Over the past month we've been publishing the results of our Fall 2010 NBCC Reads survey, in which we asked our membership and past winners and finalists for out-of-print works of fiction or nonfiction that ought to be newly republished. Here are a couple of recent responses we received (click here to read all the responses).
Janice Harayda wrote, “I'd love to see Penguin reprint How to Be Well-Versed in Poetry (Viking hc, 1990; Penguin pap., 1992), compiled by E. O. Parrott, a book that explains most of the verse forms used in the English language via hundreds of brief, witty poems that embody those forms.

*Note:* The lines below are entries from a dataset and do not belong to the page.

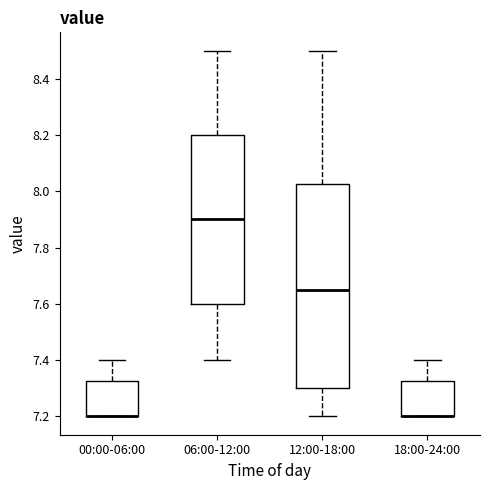

Where is the lower edge of the box for 12:00-18:00 on the y-axis? The values are not printed on the chart, so give them approximately, as read against the axis.

7.30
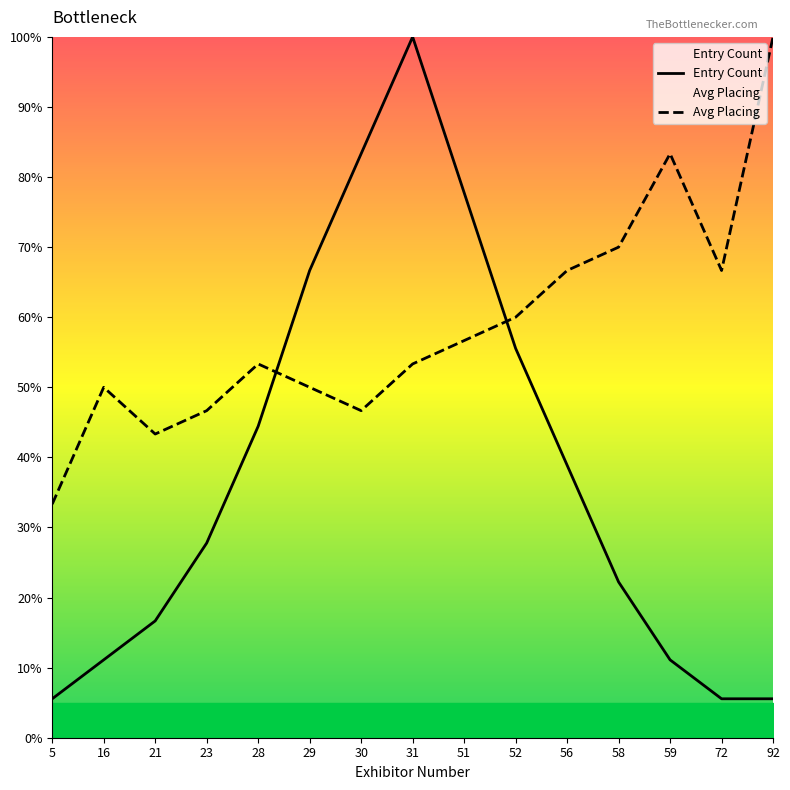

What is the minimum value shown in the chart?

5.6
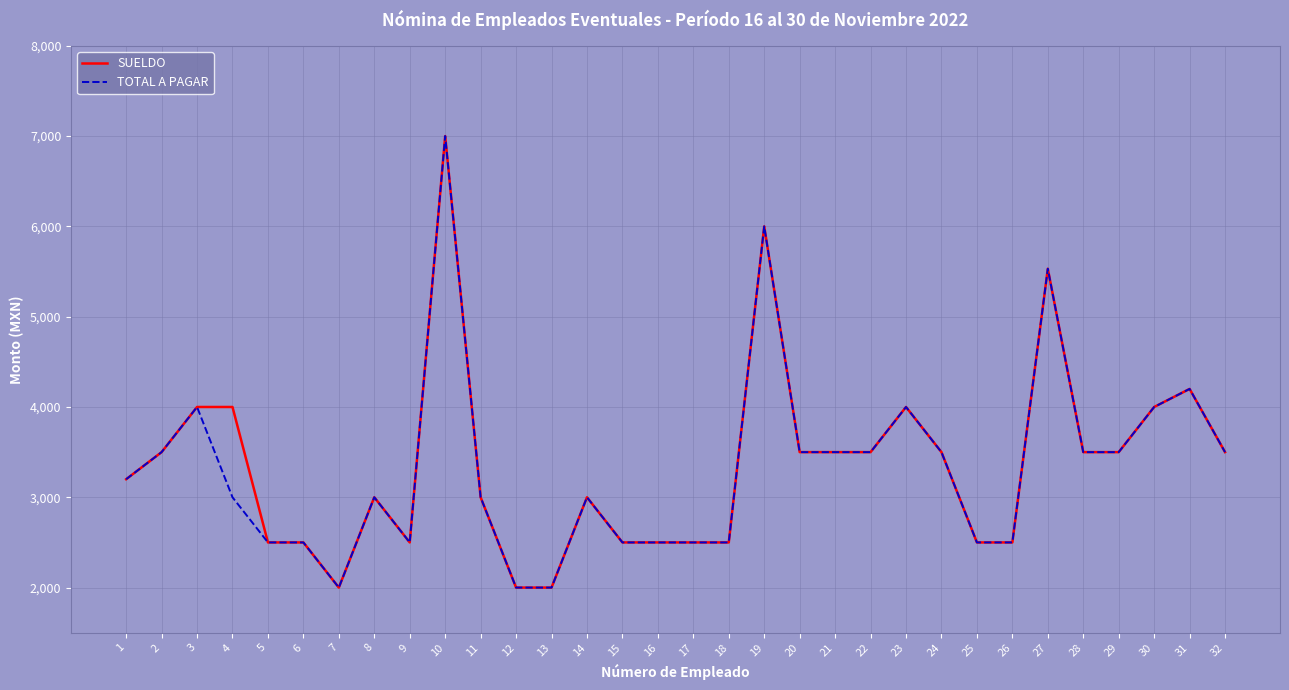

What is the maximum value shown in the chart?

7000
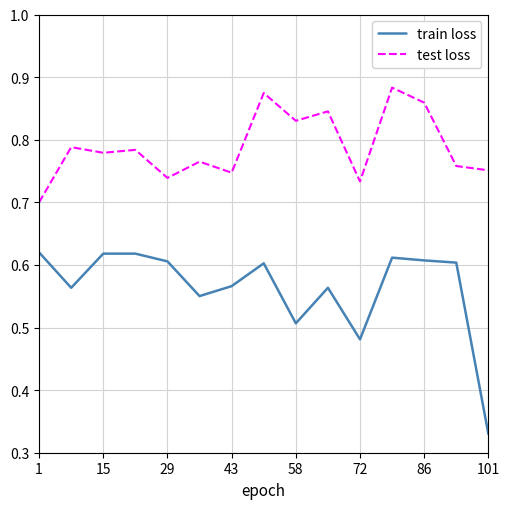

True or false: test loss and train loss intersect in this chart.

False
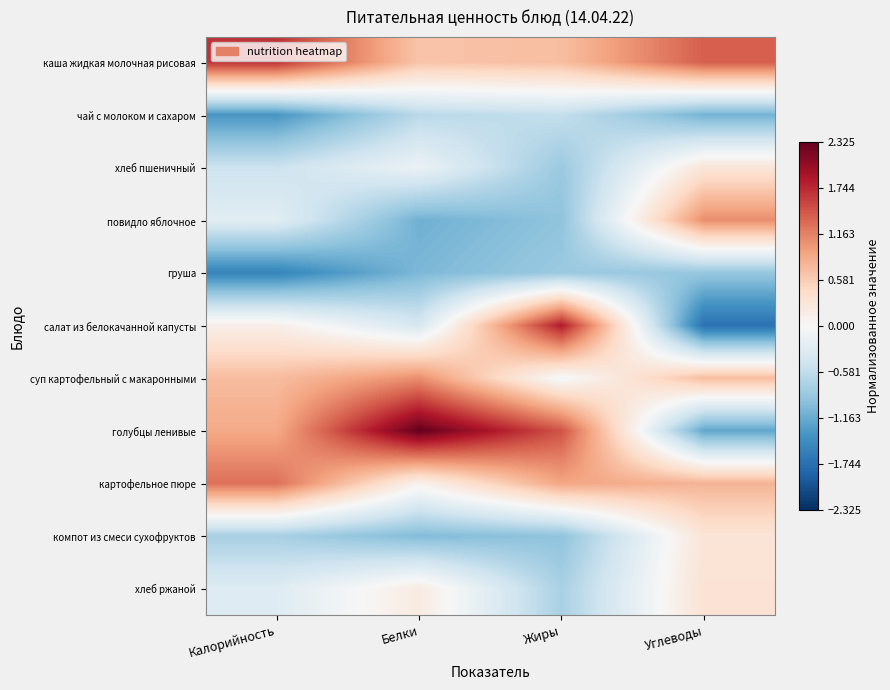

Which series changed the most between Калорийность and Жиры?

салат из белокачанной капусты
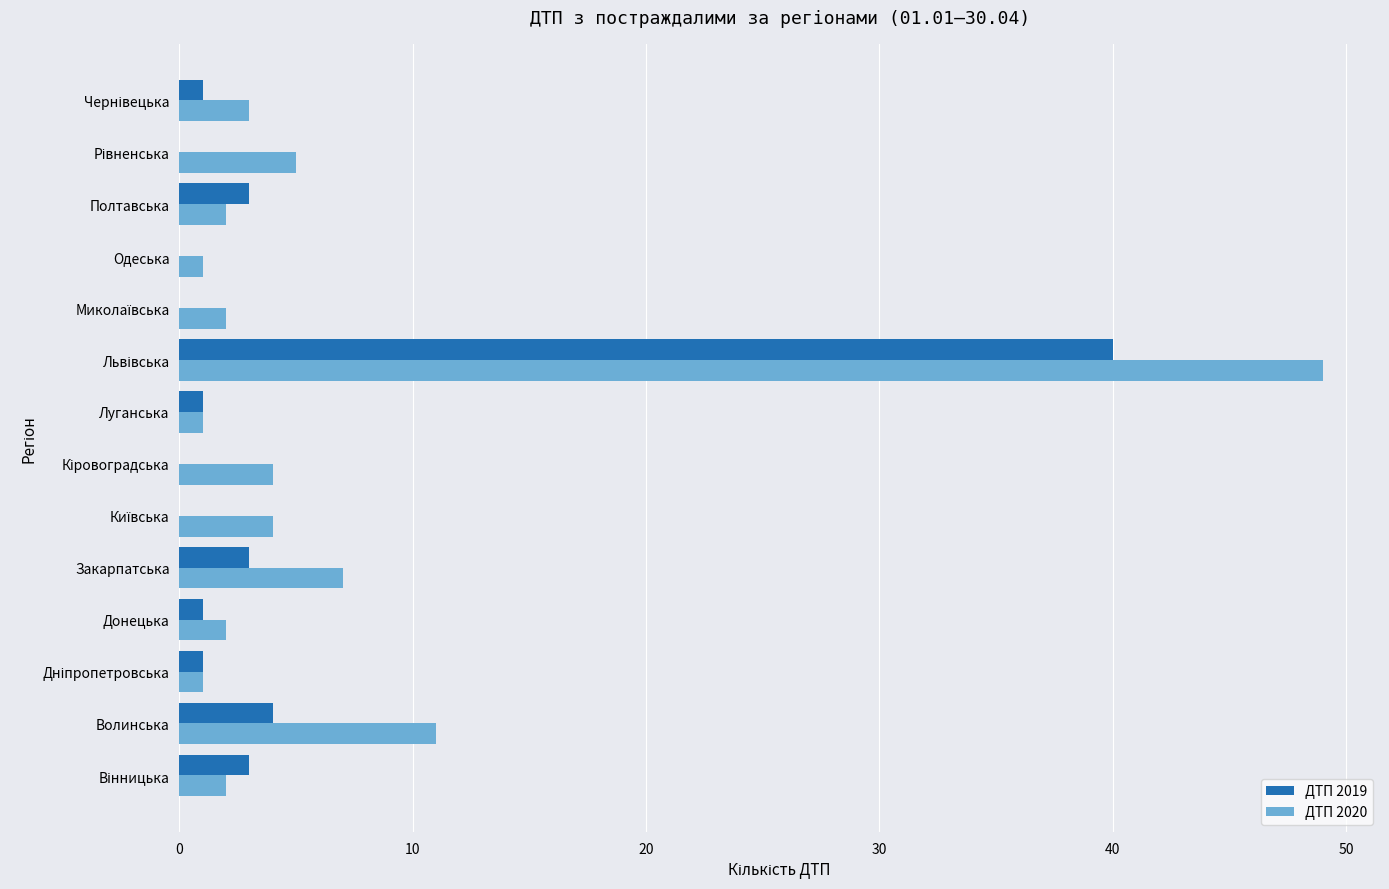

Is it true that ДТП 2019 equals 3 at Закарпатська?

True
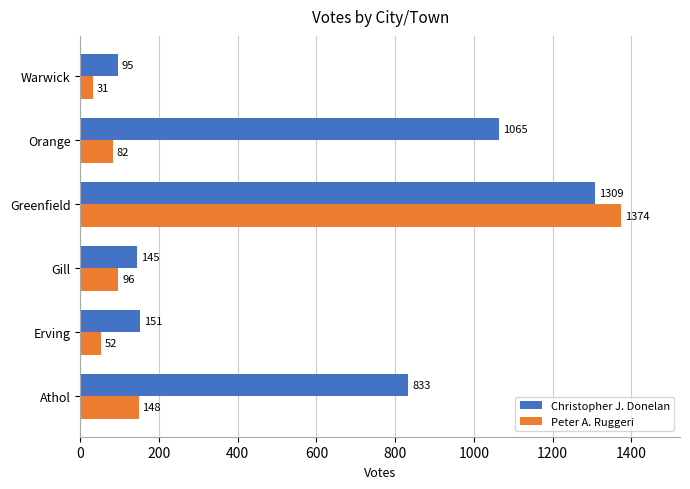

Which series has the largest range (max minus min)?

Peter A. Ruggeri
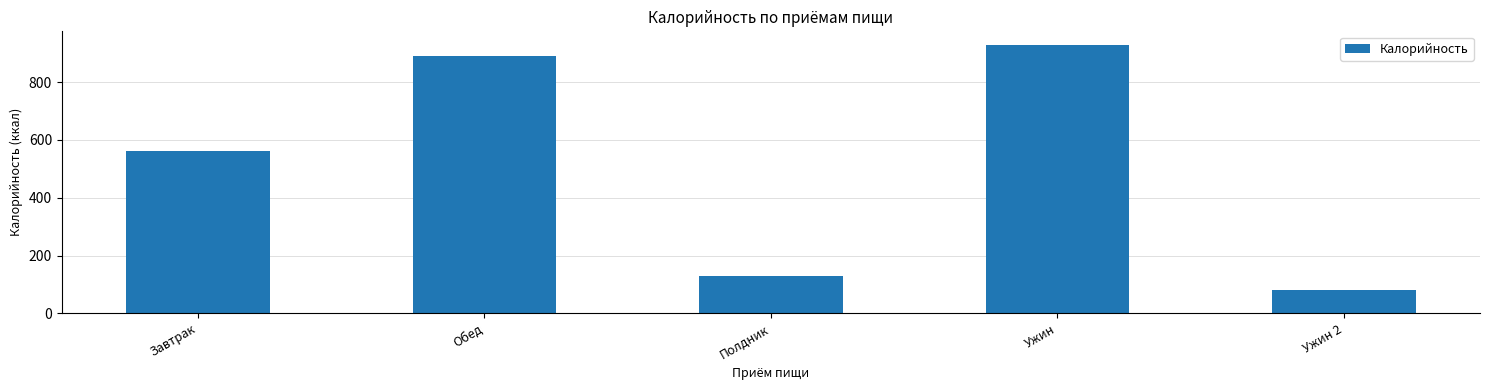

Rank the categories by value from lowest to highest.

Ужин 2, Полдник, Завтрак, Обед, Ужин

A poem about heroic couplets by Martin Fagg begins: 'A form with very tight parameters, / Heroic couplets use pentameters.' And a poem about the clerihew, invented by Edmund Clerihew Bentley, says: 'E.C. Bentley/Quite accidently/Invented this verse form of wit/And this is it.' How to Be Well-Versed in Poetry isn't just highly entertaining — it's a wonderful tool for teaching poetry.
“I would also rejoice if Oxford University Press reprinted its one-volume paperback edition of the complete novels of Jane Austen. There is a desperate need for a compact, one-volume paperback edition of all Austen's novels, published by anyone; Penguin has one, but it doesn't quite fill both because the trim size is too large, it's a little to heavy, and it has errors, none of which married the OUP edition. The OUP volume on Austen was part of a series, tragically out of print, that also collected all the work or the major work of other authors.”
Meanwhile, NBCC member Bruce Allen wrote: “I have two suggestions: (1) Calder Willingham's great, neglected 1960 novel Eternal Fire, which did for sex in the dear old southland what War and Peace did for Russia at peace and war during the Napoleonic period; and Harvest of the Lowlands (1945), a generous anthology of literary prose written by modern Dutch authors, most of whom remain neglected or completely unknown to this day, in spite of the heroic efforts of publishers like Archipelago, Dalkey Archive, New Directions, and Open Letter, among a few others. This latter title––whose entire contents appear to be available online (who knew ?)––offers a virtual education in one of the major modern literatures; and it belongs in every self-respecting bookworm's library.”